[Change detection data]

○ ○ ○ ○ ○ ○ ○

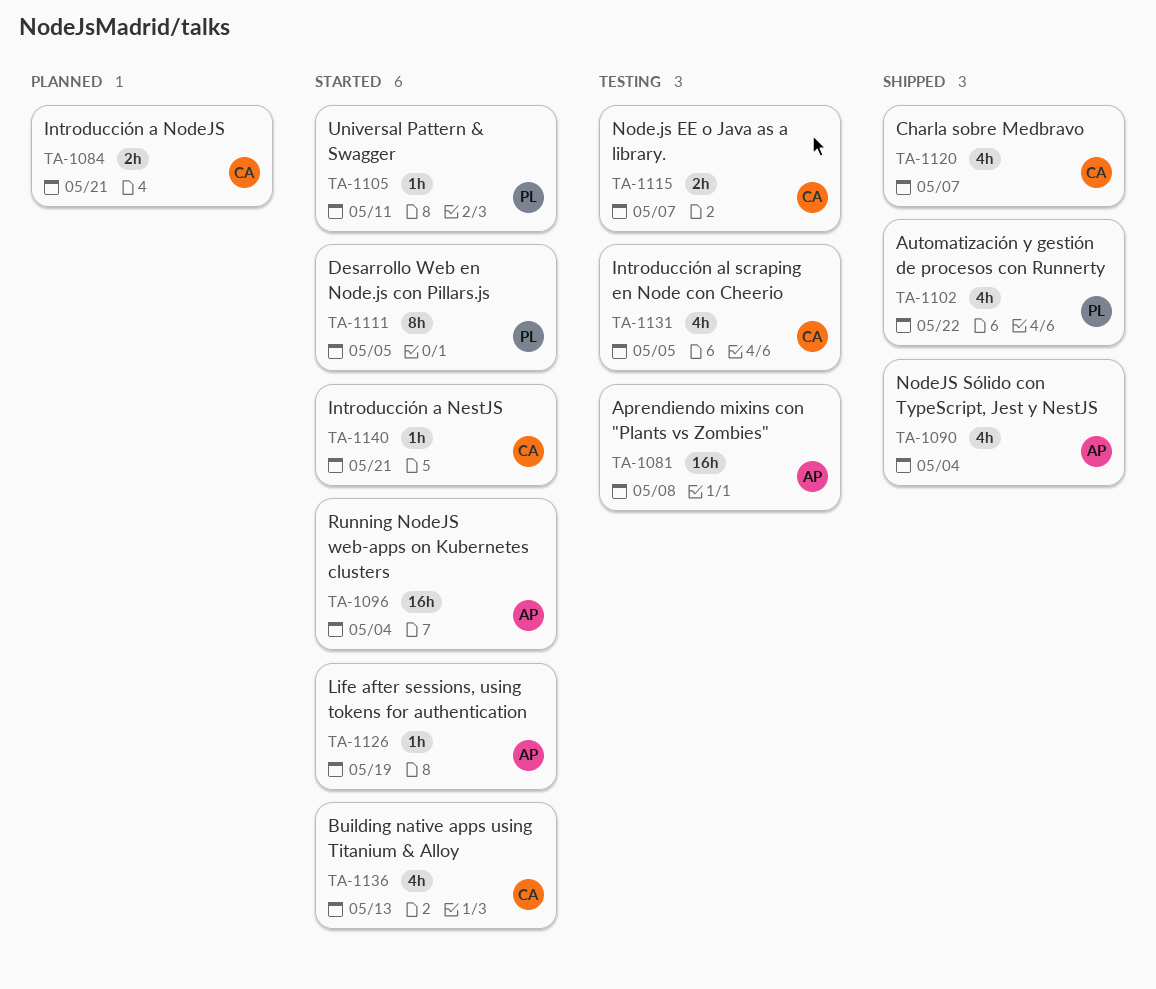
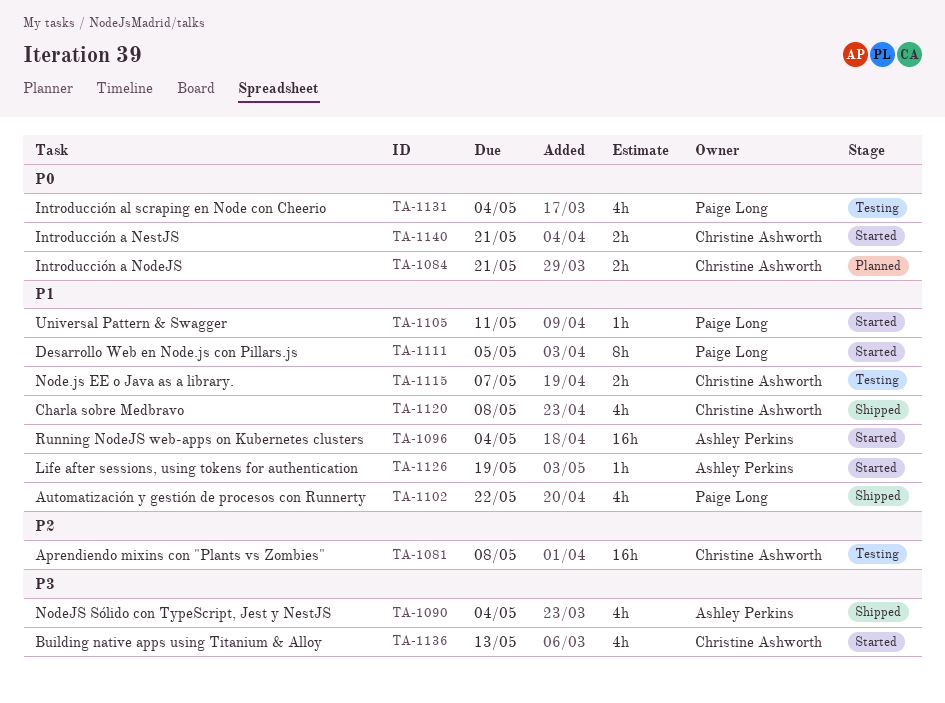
TA-1081, owner: Ashley Perkins -> Christine Ashworth
TA-1120, due: May 7 -> May 8
TA-1131, owner: Christine Ashworth -> Paige Long
TA-1131, due: May 5 -> May 4
TA-1140, estimate: 1h -> 2h

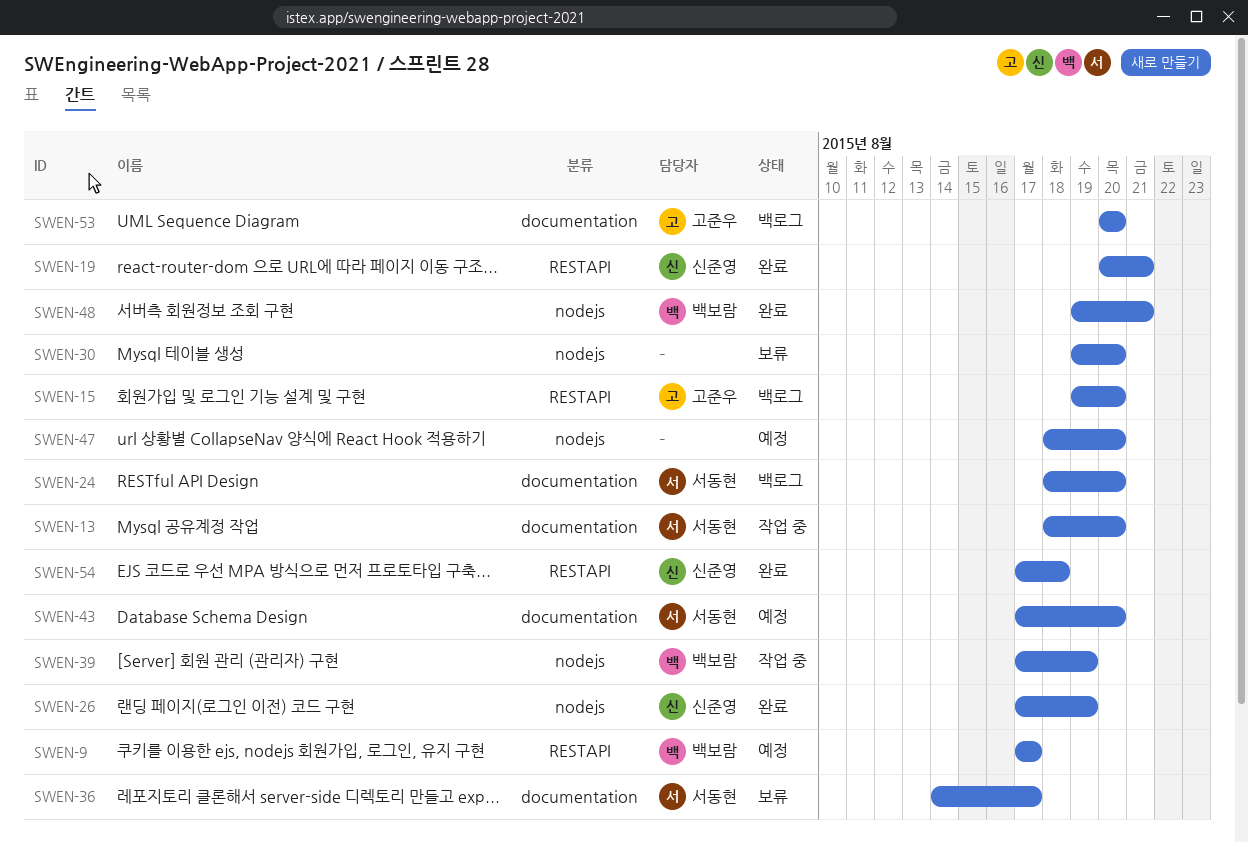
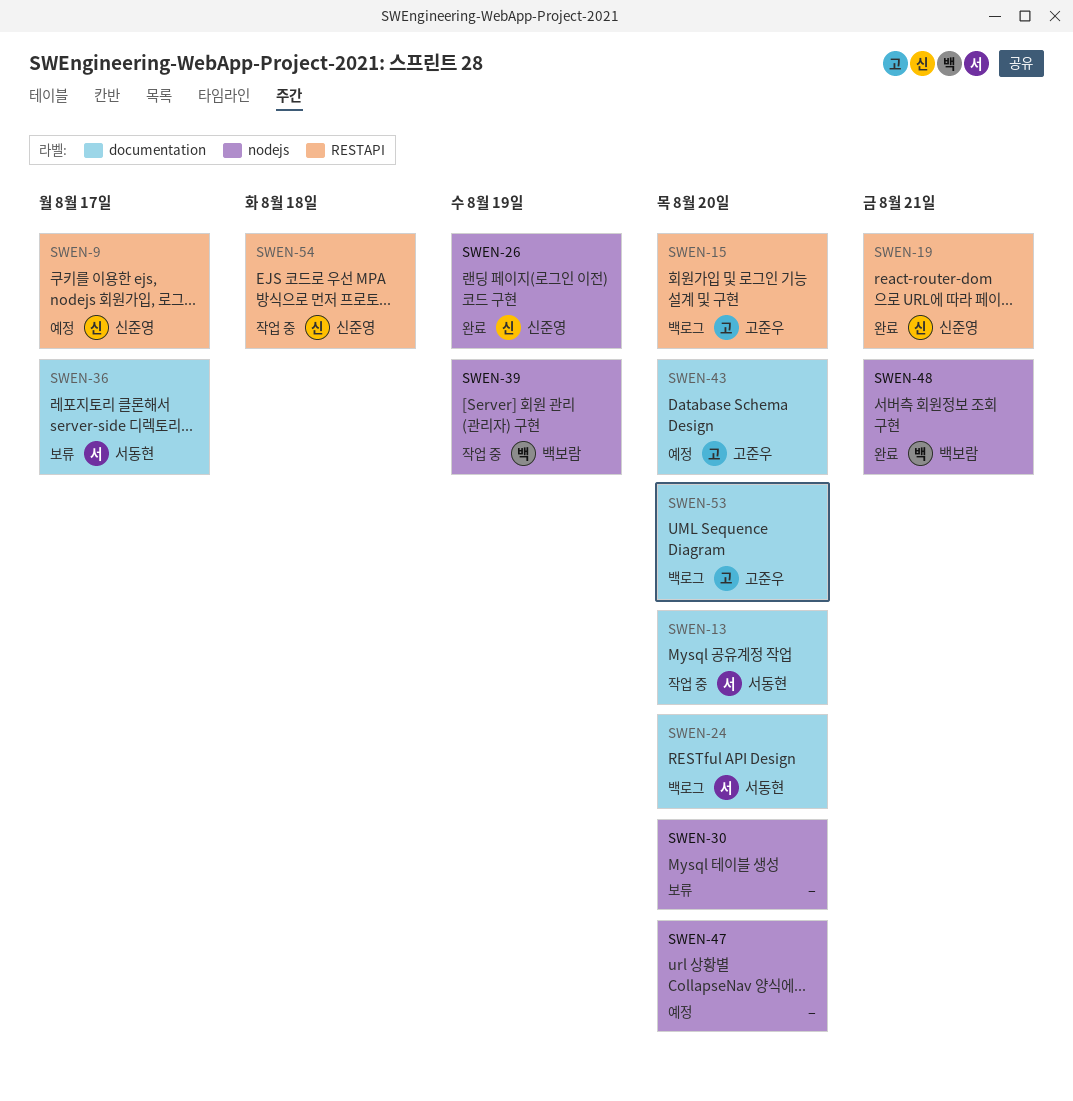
SWEN-9, owner: 백보람 -> 신준영
SWEN-43, owner: 서동현 -> 고준우
SWEN-54, status: 완료 -> 작업 중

○ ○ ○ ○ ○ ○ ○

> _Task brief_: Give back every entry verbatim. No pictures belong in the copy.

> _Exercise output_:
TA-1081, owner: Ashley Perkins -> Christine Ashworth
TA-1120, due: May 7 -> May 8
TA-1131, owner: Christine Ashworth -> Paige Long
TA-1131, due: May 5 -> May 4
TA-1140, estimate: 1h -> 2h

SWEN-9, owner: 백보람 -> 신준영
SWEN-43, owner: 서동현 -> 고준우
SWEN-54, status: 완료 -> 작업 중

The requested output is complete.